Because the data returned in the response is provided as a list of lists format, we can pass it directly to the pd.DataFrame() method of pandas.

new_data = (
    pd.DataFrame(
        sheets.values()
        .get(spreadsheetId=sheet_id, range=_r, majorDimension='ROWS')
        .execute()['values'])
)
new_data.head()
0 1 2 3 4
0 job company blood_group username id_number
1 Lecturer, higher education Hart PLC A+ youngzachary 1
2 Records manager Walker, Patton and George O- nelsonsamantha 2
3 Visual merchandiser Kelley-Simmons A+ jefferysmith 3
4 Mining engineer Warren, Walsh and Myers A+ josephbell 4

The column headers are returned as generic data values and are the first data in each column. We can set that row as the column names. The code below accomplishes this for us. We can finally visualize that data in workable fashion.

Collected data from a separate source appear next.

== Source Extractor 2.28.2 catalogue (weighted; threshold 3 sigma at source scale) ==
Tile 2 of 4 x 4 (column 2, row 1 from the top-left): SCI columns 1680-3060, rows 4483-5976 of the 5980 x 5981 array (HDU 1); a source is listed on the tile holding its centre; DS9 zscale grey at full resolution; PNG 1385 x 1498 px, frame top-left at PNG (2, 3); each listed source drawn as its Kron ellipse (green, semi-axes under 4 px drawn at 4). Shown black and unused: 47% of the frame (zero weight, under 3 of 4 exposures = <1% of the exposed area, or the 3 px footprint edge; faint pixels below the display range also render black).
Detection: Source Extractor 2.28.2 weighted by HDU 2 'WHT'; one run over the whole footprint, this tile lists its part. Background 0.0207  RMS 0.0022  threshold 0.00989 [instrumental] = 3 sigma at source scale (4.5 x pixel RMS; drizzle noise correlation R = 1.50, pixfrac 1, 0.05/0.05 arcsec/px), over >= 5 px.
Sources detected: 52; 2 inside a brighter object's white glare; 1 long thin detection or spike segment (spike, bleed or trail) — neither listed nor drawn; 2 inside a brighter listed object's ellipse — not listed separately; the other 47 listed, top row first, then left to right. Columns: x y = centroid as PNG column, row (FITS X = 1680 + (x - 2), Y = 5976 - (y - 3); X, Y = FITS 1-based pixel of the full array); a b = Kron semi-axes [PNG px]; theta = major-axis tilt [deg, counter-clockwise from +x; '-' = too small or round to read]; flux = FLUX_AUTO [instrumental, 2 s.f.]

new_data.columns = new_data.iloc[0]
new_data.drop(index=[0], inplace=True)
new_data.head()
job company blood_group username id_number
1 Lecturer, higher education Hart PLC A+ youngzachary 1
2 Records manager Walker, Patton and George O- nelsonsamantha 2
3 Visual merchandiser Kelley-Simmons A+ jefferysmith 3
4 Mining engineer Warren, Walsh and Myers A+ josephbell 4
5 Event organiser Peterson-Johnson O- markadams 5

Working with the Google Sheets API can be difficult at times because the documentation isn't the best. However, when you get it down it is extremely useful for collaborating with colleagues who are not as data or code fluent.